Huge disparities in health care

‘Problems with access to health care are often far wider than cost. The reality is that with a sicker population, which Māori are, they need to be able to get to hospital.’ – Bridget Robson

The government’s focus on primary health care in its latest initiative for low-cost GPs visits does little to address Mäori need for better access to secondary (hospitals) and tertiary health care.

Bridget033.jpg Last October the government introduced a low-cost access payment for Primary Health Organisations (PHOs) and their member practices which charge low fees to high needs patients. This was touted as a way to ‘support, encourage, and reward PHOs and their practices that, in order to deliver on low-cost access to primary health care and reduce health inequalities, have forgone revenue from patient fees’.

But the director of the Mäori health unit, Te R%u014Dp%u016B Rangahau Hauora a Eru Pomäre, Bridget Robson, says problems with access to health care are often far wider than cost. The reality is that with a sicker population, which Mäori are, they need to be able to get to hospital.

Research with Mäori women living in rural low-income areas of Wairoa has shown that going to Napier or Hastings hospital often necessitates taking a day off work. This might be because the bus runs only once a day, so they have to stay overnight or they have to come up with the upfront costs because travel costs get reimbursed only once the travel is taken.

Sometimes finding a car with a current warrant is difficult. Or if the hospital stay is longer term, it may mean running two households with two grocery bills.

‘There’s a kind of layering of barriers for people in certain circumstances which Mäori are likely to be in which comes through in the root causes of discrimination in the education system building up to differences in employment opportunities, discrimination in employment, housing.’

A ministry of health report Decades of Disparity III (May 2006) states that ‘the proportion of Mäori who do not live in owner-occupied houses is approximately twice that of non-Mäori’ (p.33). A recent New Zealand Health Survey asked respondents where they had experienced discrimination and found that housing was the area most often reported by Mäori.

Bridget Robson says recent research on deaths and survival from cancer in rural areas has shown that the gap between Mäori and non-Mäori is widest in rural areas because rural non-Mäori are better off than urban non-Mäori.

‘I think that’s probably access to resources. It’s a socio-economic issue where you’ve got the rich farmers and poor workers who’ve been disinherited from their land.’

Rural disinvestment through the 1980s and 1990s with the loss of industry, post offices and bus services has harmed Mäori more.

‘I think that disinvestment has happened disproportionately in the north island where Mäori are more populous. In the south island the roads are all good, the infrastructure’s in place and people in the rural areas are better off. I think that was a discriminatory policy.’

Bridget Robson says there are some good aspects of the government primary care strategy.

‘The establishment of Mäori providers is also good and useful, and exciting and I think needs to be valued and also the value is there for non-Mäori because they’re providing for everybody whereas the other way around is not quite happening necessarily, probably in some cases, but not in all.’

But she says the dilution of resources in providing low-cost primary health care for everyone will increase the gap between Mäori and non-Mäori health status.
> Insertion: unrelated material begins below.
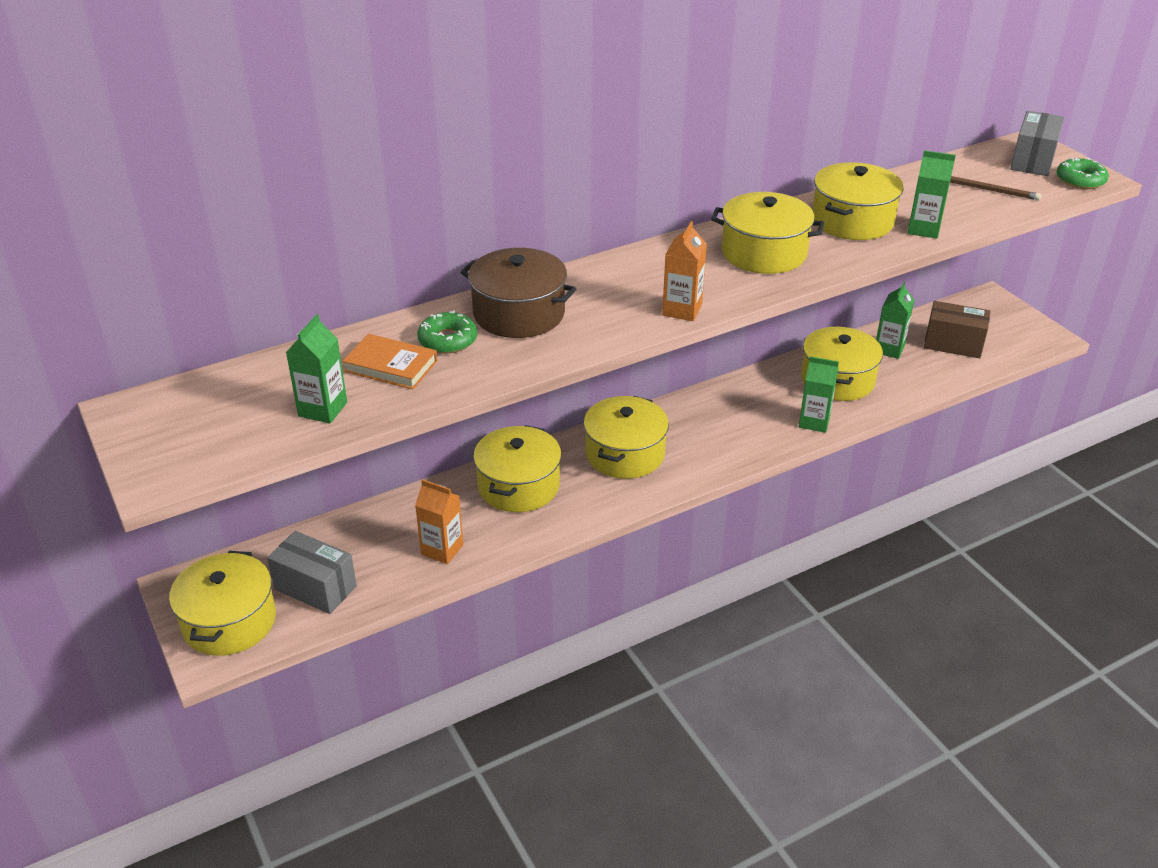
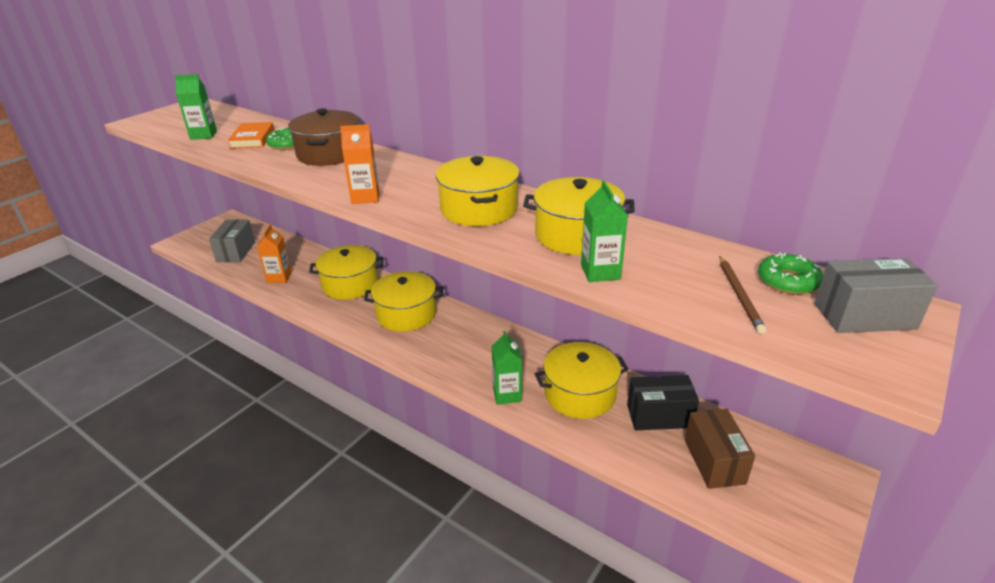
camera: 65 degrees right, 5 degrees down
(229, 621) = (205, 238): yellow pot -> none
(889, 349) = (659, 416): green carton -> black box
(1080, 180) = (864, 360): green donut -> green donut (788, 281)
‘We would have liked a more targeted approach with low-income and Mäori people being prioritised more and significant funding channels going to Mäori providers with the vision of Mäori health providers being substantial contributors to the health system.
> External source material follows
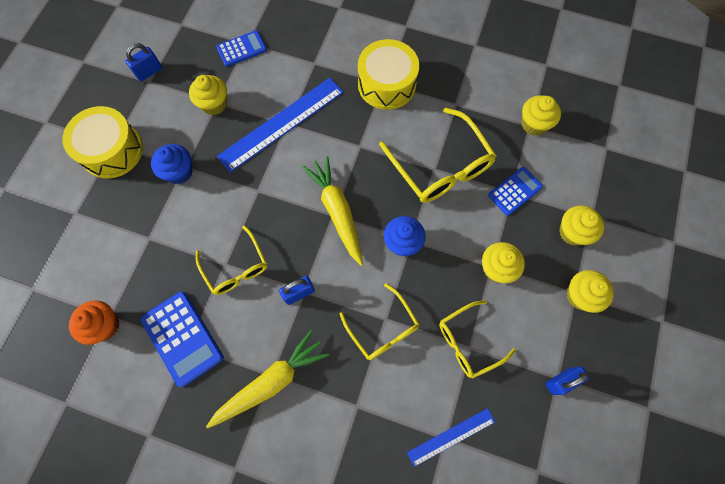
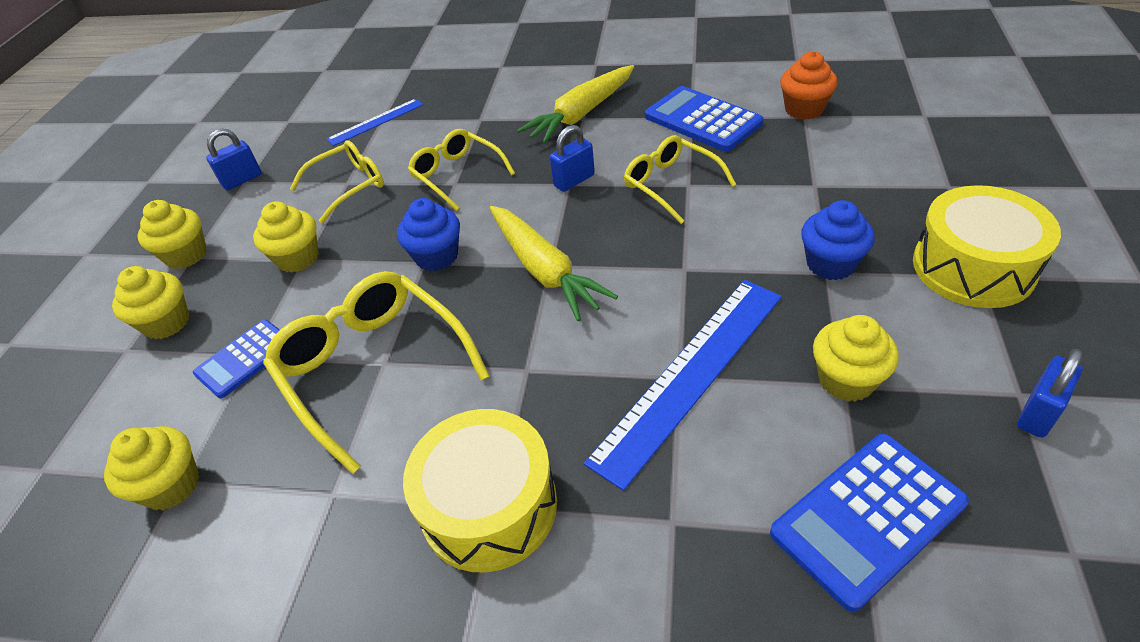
camera: 175 degrees right, 25 degrees down
(241, 49) = (867, 518): blue calculator -> blue calculator, size x1.54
‘The proportion of funding that’s going to Mäori health is a tiny percentage compared to other health providers at primary care level. It is all a bit disappointing.’

That Mäori are sicker than other population groups is well documented. The minister of health, Pete Hodgson, said last September while announcing the New Zealand Health Survey, that Mäori have on average ‘the poorest health status of any ethnic group in New Zealand … and the Labour-led Government has made it a key priority to reduce health inequalities.’

In launching Decades of Disparity III last May, Mr Hodgson said ‘socio-economic inequalities explain much of ethnic inequalities in health but do not account for all the disparity’.

A Ministry of Health report, Reducing Inequalities in Health, May 2002, suggests that in coutries with a colonial past, such as New Zealand, indigenous peoples have poorer health, even when socioeconomic position is taken into account.

Other characteristics of New Zealand society which cause poor health in Mäori … are thought to include ‘institutional racism and for Mäori, the ongoing effects of our history of colonisation and land confiscations (for example through narrowing the Mäori economic base and reducing Mäori political influence)’ (p 3).